Is there a place between text notes for people who learn from text and live lectures for people who need interaction that is best filled with a video? Are there actually people in that place?

Neither does it provide the interaction of a live event nor the depth and individual pacing of the written word.




Most of the time most students attending live lectures are there to just listen. At least that was my experience when I was still studying. I found video recordings to be just as good as, or even better than, attending lectures. With recordings you can study things at your own pace, while doing exercises/experiments. You can also review the lectures later when preparing for an exam, or when you just want a refresher on some topic. And they obviously help when you have overlapping classes. You can always email/talk to the teacher if you have a question about something.


I know this is logistically ridiculous, but one time I had a teacher that was retiring, and for his last quarter of algorithms class he hired someone to record all of the lectures.

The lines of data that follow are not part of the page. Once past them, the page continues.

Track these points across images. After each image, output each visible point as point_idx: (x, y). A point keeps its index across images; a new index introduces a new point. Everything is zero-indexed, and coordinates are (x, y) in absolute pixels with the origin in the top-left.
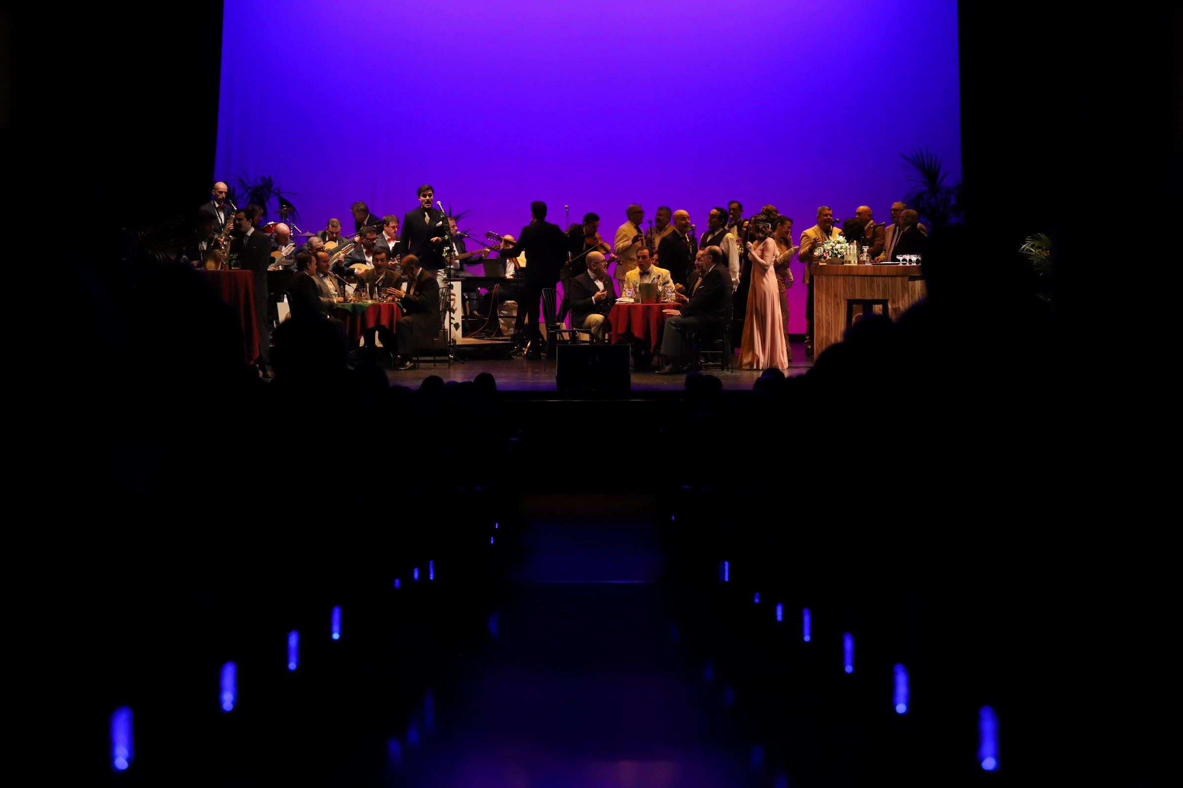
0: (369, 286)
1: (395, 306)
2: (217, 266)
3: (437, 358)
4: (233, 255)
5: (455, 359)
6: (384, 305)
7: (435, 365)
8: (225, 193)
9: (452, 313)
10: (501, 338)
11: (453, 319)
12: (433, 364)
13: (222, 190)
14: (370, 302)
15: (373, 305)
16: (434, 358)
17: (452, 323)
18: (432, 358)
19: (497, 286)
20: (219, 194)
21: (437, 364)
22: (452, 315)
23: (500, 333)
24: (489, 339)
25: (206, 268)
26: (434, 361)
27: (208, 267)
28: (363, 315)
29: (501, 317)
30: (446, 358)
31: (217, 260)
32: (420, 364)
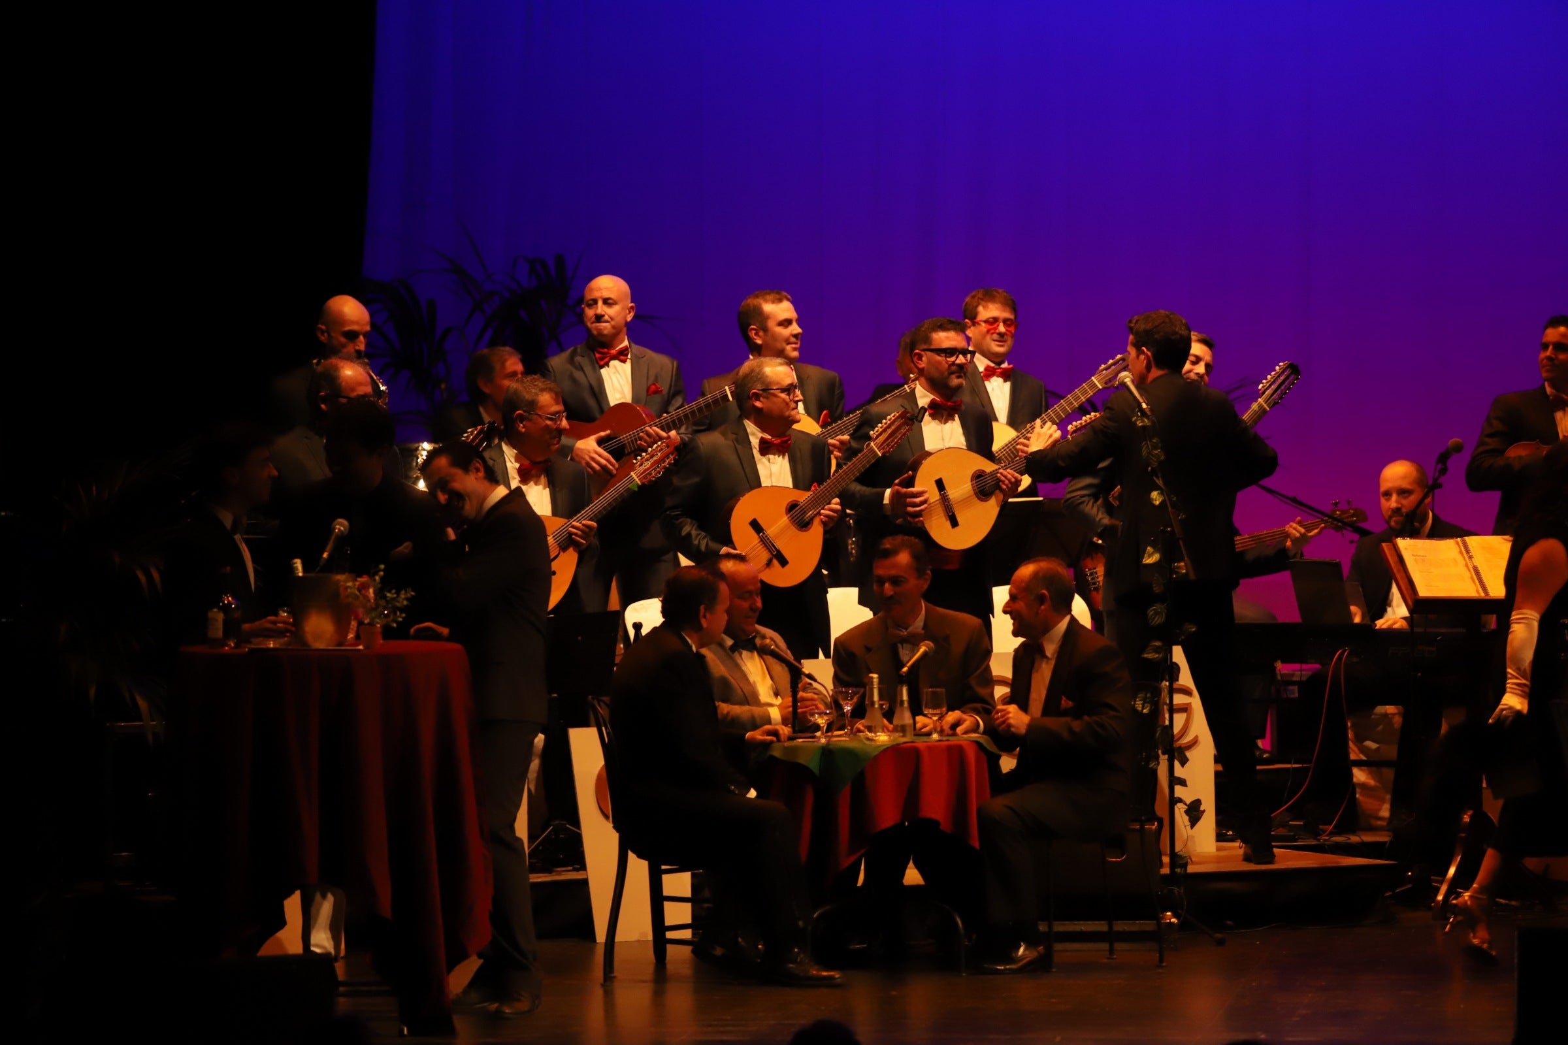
0: (880, 683)
1: (971, 754)
2: (341, 628)
3: (1120, 926)
4: (398, 593)
5: (1182, 926)
6: (931, 748)
7: (1111, 951)
8: (365, 335)
9: (1177, 764)
10: (1354, 839)
11: (1183, 783)
12: (1105, 946)
13: (355, 327)
14: (882, 738)
15: (893, 750)
16: (1110, 927)
17: (1180, 800)
18: (1101, 926)
19: (1340, 658)
20: (343, 340)
21: (1119, 946)
22: (1179, 771)
23: (1353, 820)
24: (1314, 842)
25: (304, 643)
26: (1110, 937)
27: (309, 638)
28: (860, 786)
29: (1359, 764)
30: (1148, 925)
31: (341, 612)
32: (1058, 947)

BEST CLASS EVER. I went to almost all of the lectures, but when I got home the video was usually already online - so if I missed something during the lecture, no worries, I could go back and rewatch it. IT WAS AWESOME.

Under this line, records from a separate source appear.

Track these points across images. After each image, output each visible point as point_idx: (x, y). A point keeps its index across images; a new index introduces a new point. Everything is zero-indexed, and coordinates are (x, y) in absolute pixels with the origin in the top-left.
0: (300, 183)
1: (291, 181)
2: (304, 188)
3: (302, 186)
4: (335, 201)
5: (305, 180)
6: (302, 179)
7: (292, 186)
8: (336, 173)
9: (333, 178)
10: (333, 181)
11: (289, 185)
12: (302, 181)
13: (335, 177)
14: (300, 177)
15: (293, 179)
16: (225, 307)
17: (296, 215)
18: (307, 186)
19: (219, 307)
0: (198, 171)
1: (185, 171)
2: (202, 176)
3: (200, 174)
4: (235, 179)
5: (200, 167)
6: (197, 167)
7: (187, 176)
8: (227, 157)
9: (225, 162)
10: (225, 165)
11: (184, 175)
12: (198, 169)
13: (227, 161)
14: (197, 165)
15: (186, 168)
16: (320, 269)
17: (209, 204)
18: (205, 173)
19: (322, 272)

Slides are terrible though - the problem is that it takes forever to make really good slides. I've seen it done before, and when it's done right it's a real piece of art, but 99% of the time slides are copied/made in haste and then the teacher just reads them off in class too quickly.

The only plus side to slides is you don't have to read the teacher's awful writing that is usually too small on a board that's too small for the giant room.


It's less logistically ridiculous if you can get institutional support, or get funding to make it happen.


I guess I was lucky in that respect. My university taught cs in two different cities (out of the three where they had a campus), and many advanced/optional classes only had a teacher in one of the cities (with an assistant in the other). Our classrooms were equipped with video conference gear, and since lectures were already going to be through the video system for half of the class, putting recordings online was sort of an automatic bonus.


It does give individual pacing, just with a lot of pausing/skipping back. And more detail than the notes, otherwise the notes would suffice.


I spent my entire university career skipping out on lectures because I would never get much out of them. The spoken word is too slow when paced to the dumbest student, the linear straightjacket of slides goes against my natural inclination to imagine and experiment on tangents, and most professors insisted on telling rather than showing anyway, which is horribly inefficient.

If I'd had videos, I could have watched them at 2x, paused when I needed to to go do some sketching or googling, and learned more in the same amount of time because I was directing my own learning and not limited to somebody else's linear encoding of ideas into words.


Your problem seems to be with specific styles of teaching rather than offline videos vs. live teaching.

I could come up with a plausible scenario where everytime I try to learn from videos, pause and google something - I constantly receive mis-information and half-truths which confuse me further and cause me to google more random things. In this case I need to attend lectures so that I can interact with an established expert on the topic and ask questions 'live'.